(Bloomberg News) Variable-annuity sales in the U.S. rose for the fourth straight quarter amid gains by the two biggest U.S. life insurers, MetLife Inc. and Prudential Financial Inc., as stock markets advanced.

Sales climbed 17%, to $38.5 billion in the fourth quarter from $33 billion a year earlier, trade group Limra International said yesterday in data posted on its Web site. Prudential said on Feb. 9 that gross individual annuities sales rose to $6.1 billion in the fourth quarter from $4.8 billion a year earlier. New York-based MetLife, the largest U.S. life insurer, posted a 38% increase in variable annuity sales to $5.1 billion.

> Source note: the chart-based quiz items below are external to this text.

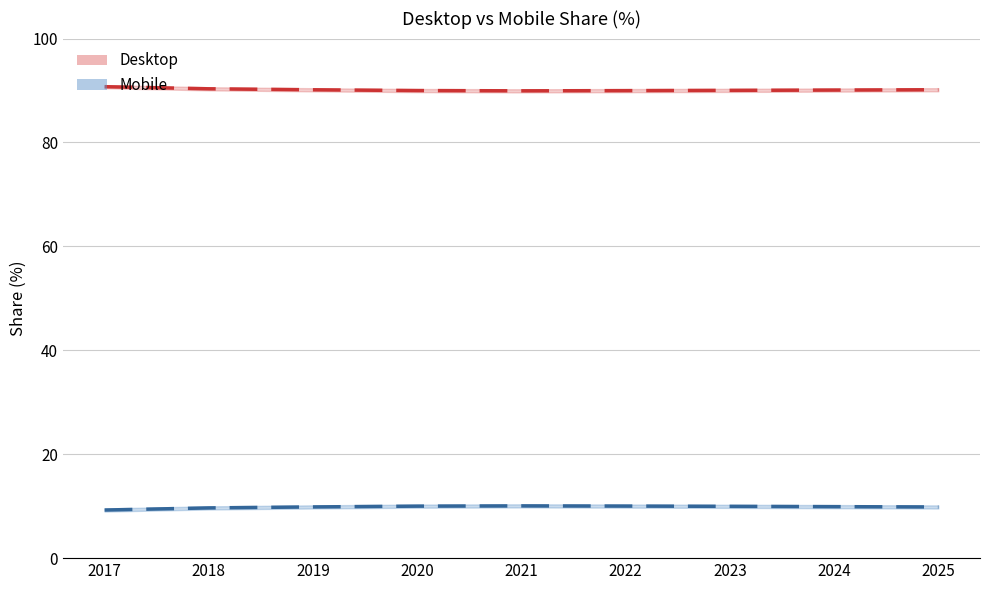

The value of Mobile at 2017 is 9.3. True or false?

True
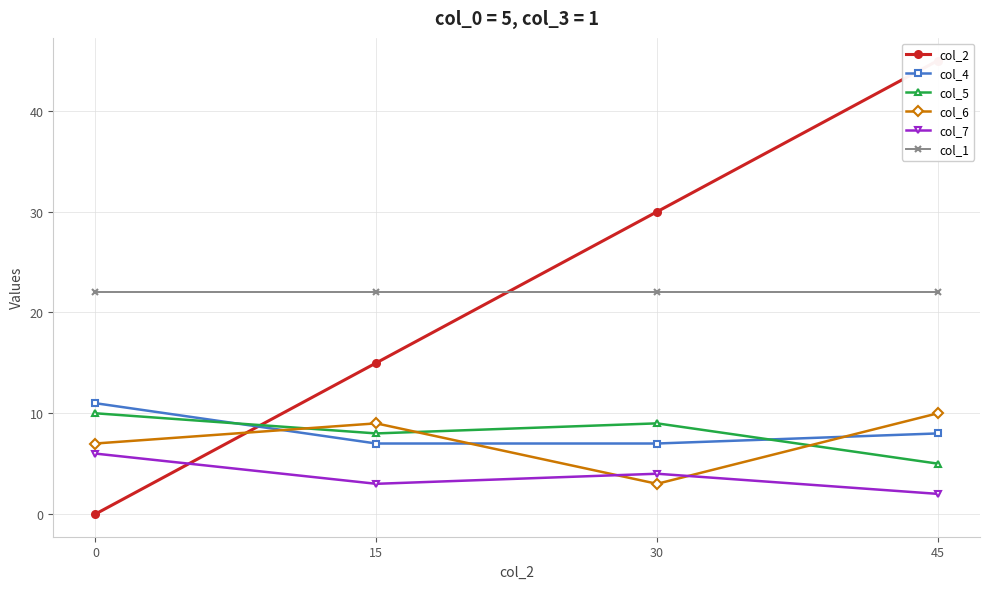

How many data points in col_7 are above 4?

1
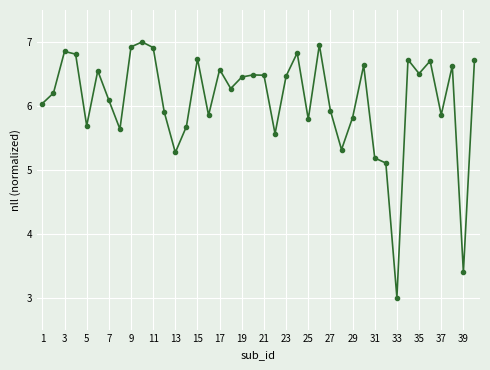

What is the minimum value shown in the chart?

3.0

Sales of equity-linked variable annuities have increased as stock markets rebounded from March 2009 lows, cutting the risk companies will take losses on customers' guaranteed returns. The Standard & Poor's 500 Index surged 23% in 2009 and 13% in 2010.

"The public companies in the variable annuities business had very strong sales," Steven Schwartz, an analyst with Raymond James & Associates Inc., said in an interview. "The equity markets are strong. That helps variable annuity sales." He rates MetLife "market perform" and Prudential "outperform."

Sales may increase further as investors regain confidence, said Robert Sollmann, executive vice president of retirement products at MetLife.

Growth Coming

"The industry is poised for growth," he said at a conference in Miami on Feb. 11. "As people become more confident about putting their money back into the stock market, the VA industry, and certain companies in particular, are incredibly well positioned to capture a potentially very large share of those flows."

Insurers lost money on the products in 2008 and 2009 because the funds backing them are generally invested in stocks. The S&P 500 declined 38% in 2008.

Major sellers of variable annuities, including MetLife, Prudential and Lincoln National Corp. may have increased sales as representatives advertised the products to investors before terms changed, said Schwartz.

MetLife is reducing the guaranteed payout rates for its main variable annuity product to control risk, according to Sollmann. Prudential made a "modest price increase," Stephen Pelletier, president of Prudential's U.S. annuities business, said in an interview on Jan. 24.